Researchers from the University of Virginia School of Medicine and their associates have answered a long-standing question about how E. coli and other bacteria can move.
By coiling their long, threadlike appendages into corkscrew shapes that serve as makeshift propellers, bacteria propel themselves forward. However, because the “propellers” are made of a single protein, scientists are baffled as to how exactly they accomplish this.
The case has been solved by an international team led by UVA’s Edward H. Egelman, PhD, a pioneer in the high-tech field of cryo-electron microscopy (cryo-EM). The strange structure of these propellers at the atomic level, which couldn’t be seen with a regular light microscope, was shown by cryo-EM and advanced computer modeling.
“We have now determined the structure of these filaments in atomic detail,” said Egelman, of UVA’s Department of Biochemistry and Molecular Genetics. “Models have existed for 50 years for how these filaments might form such regular coiled shapes.” We can demonstrate that these models were inaccurate, and our new knowledge will make it possible for technologies to be built around these tiny propellers.
Bacterial “Supercoil” blueprints
Different bacteria have one or more protrusions called flagellums, or flagella in the plural. The thousands of individual parts that make up a flagellum are all identical. You might assume that such a tail would be straight or, at most, slightly flexible, but the bacteria would be unable to move if that were the case. This is because they are unable to produce thrust. A propeller that rotates and resembles a corkscrew is needed to move a bacterium forward. After more than 50 years, scientists have finally figured out how bacteria produce this shape, which they refer to as “supercoiling.”
Using cryo-EM, Egelman and his team discovered the flagellum protein can exist in 11 different states. The exact combination of these states is what gives rise to the corkscrew shape.

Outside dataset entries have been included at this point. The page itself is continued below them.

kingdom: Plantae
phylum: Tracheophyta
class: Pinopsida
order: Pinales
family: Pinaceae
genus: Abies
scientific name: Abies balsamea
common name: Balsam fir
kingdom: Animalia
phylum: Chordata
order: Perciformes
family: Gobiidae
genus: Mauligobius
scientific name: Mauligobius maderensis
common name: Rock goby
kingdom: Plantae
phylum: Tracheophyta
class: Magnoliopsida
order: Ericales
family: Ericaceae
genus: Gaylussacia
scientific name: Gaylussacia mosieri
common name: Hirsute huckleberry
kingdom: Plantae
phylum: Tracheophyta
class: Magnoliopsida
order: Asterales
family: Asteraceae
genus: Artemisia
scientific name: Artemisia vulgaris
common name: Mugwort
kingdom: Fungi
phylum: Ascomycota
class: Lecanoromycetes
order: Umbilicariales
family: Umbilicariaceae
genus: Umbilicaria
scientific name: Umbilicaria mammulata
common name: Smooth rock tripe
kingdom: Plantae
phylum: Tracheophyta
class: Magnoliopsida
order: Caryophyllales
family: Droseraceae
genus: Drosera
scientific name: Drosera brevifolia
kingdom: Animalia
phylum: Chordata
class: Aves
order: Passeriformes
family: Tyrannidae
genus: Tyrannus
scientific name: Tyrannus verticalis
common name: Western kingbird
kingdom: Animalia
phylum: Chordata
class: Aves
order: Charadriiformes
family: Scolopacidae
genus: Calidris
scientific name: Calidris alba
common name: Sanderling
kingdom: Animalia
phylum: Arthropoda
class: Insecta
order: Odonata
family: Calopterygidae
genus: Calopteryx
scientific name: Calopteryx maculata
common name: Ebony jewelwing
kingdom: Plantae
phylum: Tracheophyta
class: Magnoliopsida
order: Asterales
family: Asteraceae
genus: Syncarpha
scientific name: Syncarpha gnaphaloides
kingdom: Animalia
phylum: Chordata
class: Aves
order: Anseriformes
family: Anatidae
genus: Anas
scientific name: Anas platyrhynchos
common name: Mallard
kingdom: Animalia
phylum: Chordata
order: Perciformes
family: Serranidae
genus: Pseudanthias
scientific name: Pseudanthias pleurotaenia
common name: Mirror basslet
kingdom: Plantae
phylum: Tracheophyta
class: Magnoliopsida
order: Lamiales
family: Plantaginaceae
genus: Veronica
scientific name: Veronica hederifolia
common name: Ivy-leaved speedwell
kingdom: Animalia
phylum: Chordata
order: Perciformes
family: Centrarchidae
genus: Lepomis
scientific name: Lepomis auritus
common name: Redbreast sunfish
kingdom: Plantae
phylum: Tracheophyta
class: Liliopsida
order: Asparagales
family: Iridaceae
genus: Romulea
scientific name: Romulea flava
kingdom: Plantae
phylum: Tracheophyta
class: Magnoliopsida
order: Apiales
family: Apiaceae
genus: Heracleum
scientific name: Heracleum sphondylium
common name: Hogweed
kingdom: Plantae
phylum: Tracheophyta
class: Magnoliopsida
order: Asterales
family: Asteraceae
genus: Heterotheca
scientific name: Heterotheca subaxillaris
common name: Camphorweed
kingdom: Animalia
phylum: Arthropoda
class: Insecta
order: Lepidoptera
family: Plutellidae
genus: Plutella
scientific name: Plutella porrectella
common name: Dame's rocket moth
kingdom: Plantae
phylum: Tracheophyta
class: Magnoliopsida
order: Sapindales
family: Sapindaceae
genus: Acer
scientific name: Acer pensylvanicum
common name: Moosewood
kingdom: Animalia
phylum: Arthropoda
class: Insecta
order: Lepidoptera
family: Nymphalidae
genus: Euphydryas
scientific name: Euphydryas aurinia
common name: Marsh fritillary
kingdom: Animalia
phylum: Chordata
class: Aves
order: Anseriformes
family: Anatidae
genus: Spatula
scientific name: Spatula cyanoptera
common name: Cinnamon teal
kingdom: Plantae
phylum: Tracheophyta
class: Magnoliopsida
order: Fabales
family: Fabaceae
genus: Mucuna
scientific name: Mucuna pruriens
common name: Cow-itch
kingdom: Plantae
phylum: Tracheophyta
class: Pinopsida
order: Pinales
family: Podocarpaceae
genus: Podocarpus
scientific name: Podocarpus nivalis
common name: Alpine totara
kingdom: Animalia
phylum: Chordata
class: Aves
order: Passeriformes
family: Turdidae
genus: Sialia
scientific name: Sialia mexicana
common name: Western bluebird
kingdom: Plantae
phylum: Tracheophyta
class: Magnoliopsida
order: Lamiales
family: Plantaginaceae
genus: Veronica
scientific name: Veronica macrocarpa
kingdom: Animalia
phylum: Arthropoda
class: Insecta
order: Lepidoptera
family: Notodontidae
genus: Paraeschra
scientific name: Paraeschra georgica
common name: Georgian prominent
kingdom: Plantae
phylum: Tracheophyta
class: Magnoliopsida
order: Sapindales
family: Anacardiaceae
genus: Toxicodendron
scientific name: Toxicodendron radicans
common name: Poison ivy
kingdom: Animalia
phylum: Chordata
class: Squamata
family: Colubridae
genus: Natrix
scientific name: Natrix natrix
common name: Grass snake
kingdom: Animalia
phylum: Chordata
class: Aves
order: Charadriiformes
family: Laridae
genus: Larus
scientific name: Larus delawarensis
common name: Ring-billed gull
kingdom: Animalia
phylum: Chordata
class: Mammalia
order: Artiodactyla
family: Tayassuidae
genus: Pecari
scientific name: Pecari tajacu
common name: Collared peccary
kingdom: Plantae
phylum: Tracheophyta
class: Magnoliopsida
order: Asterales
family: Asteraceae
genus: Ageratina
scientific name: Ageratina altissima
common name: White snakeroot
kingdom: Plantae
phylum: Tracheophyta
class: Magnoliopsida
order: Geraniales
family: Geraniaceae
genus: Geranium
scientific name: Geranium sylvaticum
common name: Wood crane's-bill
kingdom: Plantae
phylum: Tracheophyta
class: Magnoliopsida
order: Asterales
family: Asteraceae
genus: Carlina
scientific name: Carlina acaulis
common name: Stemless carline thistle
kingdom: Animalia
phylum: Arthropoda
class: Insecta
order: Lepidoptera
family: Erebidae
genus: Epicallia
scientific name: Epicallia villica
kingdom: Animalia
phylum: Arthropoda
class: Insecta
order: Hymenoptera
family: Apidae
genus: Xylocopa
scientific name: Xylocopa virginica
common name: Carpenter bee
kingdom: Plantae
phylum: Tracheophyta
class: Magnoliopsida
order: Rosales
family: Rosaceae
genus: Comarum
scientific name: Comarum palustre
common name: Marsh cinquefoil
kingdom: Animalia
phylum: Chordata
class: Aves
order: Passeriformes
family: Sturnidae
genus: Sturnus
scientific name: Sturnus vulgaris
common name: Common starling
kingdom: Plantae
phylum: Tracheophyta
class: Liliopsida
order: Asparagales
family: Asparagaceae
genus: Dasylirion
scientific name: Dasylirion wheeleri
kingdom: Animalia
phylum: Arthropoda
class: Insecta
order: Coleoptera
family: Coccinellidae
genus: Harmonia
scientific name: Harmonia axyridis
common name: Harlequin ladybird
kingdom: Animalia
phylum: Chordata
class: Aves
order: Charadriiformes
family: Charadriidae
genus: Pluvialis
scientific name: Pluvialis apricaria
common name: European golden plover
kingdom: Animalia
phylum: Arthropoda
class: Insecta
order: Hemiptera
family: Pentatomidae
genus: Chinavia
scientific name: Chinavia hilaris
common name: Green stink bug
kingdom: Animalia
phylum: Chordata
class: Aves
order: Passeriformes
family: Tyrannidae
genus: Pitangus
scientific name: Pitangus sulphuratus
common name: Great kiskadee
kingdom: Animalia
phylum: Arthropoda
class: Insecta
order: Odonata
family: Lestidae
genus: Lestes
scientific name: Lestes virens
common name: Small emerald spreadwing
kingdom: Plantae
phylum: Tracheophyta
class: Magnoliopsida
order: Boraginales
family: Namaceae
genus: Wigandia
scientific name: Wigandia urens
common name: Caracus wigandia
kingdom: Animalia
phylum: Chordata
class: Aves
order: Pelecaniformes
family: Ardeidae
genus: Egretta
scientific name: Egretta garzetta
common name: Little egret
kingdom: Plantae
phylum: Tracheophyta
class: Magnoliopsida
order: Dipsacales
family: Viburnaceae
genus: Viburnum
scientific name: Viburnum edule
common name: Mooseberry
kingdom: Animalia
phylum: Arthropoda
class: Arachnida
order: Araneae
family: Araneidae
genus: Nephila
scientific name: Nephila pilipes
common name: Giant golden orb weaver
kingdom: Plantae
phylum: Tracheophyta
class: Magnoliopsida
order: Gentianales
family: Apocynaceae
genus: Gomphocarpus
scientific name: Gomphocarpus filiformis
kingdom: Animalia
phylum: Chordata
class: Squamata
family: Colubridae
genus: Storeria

It is well known that the bacteria’s propeller differs significantly from the robust one-celled organisms known as the archaea’s propeller. Archaea are organisms that can be found in some of the most hostile environments on Earth, including oil deposits buried deep in the ground and acid pools that are nearly boiling.
When Egelman and colleagues used cryo-EM to look at the flagella of Saccharolobus islandicus, a particular type of archaea, they discovered that the protein that makes up its flagellum exists in ten different states. The filaments formed regular corkscrews, though the specifics were quite different from what the researchers observed in bacteria. They come to the conclusion that this is an illustration of “convergent evolution,” which occurs when nature finds solutions through very dissimilar means. This shows that, even though bacteria and archaea have propellers that look and work the same, the two groups of organisms came up with the same features on their own.
Egelman, whose prior imaging work saw him inducted into the National Academy of Sciences, one of the highest honors a scientist can receive, said that just as birds, bats, and bees independently evolved wings for flying, the evolution of bacteria and archaea “converged on a similar solution for swimming in both.” “The 50 years it has taken to understand these biological structures may not seem like a long time given that they first appeared on Earth billions of years ago.”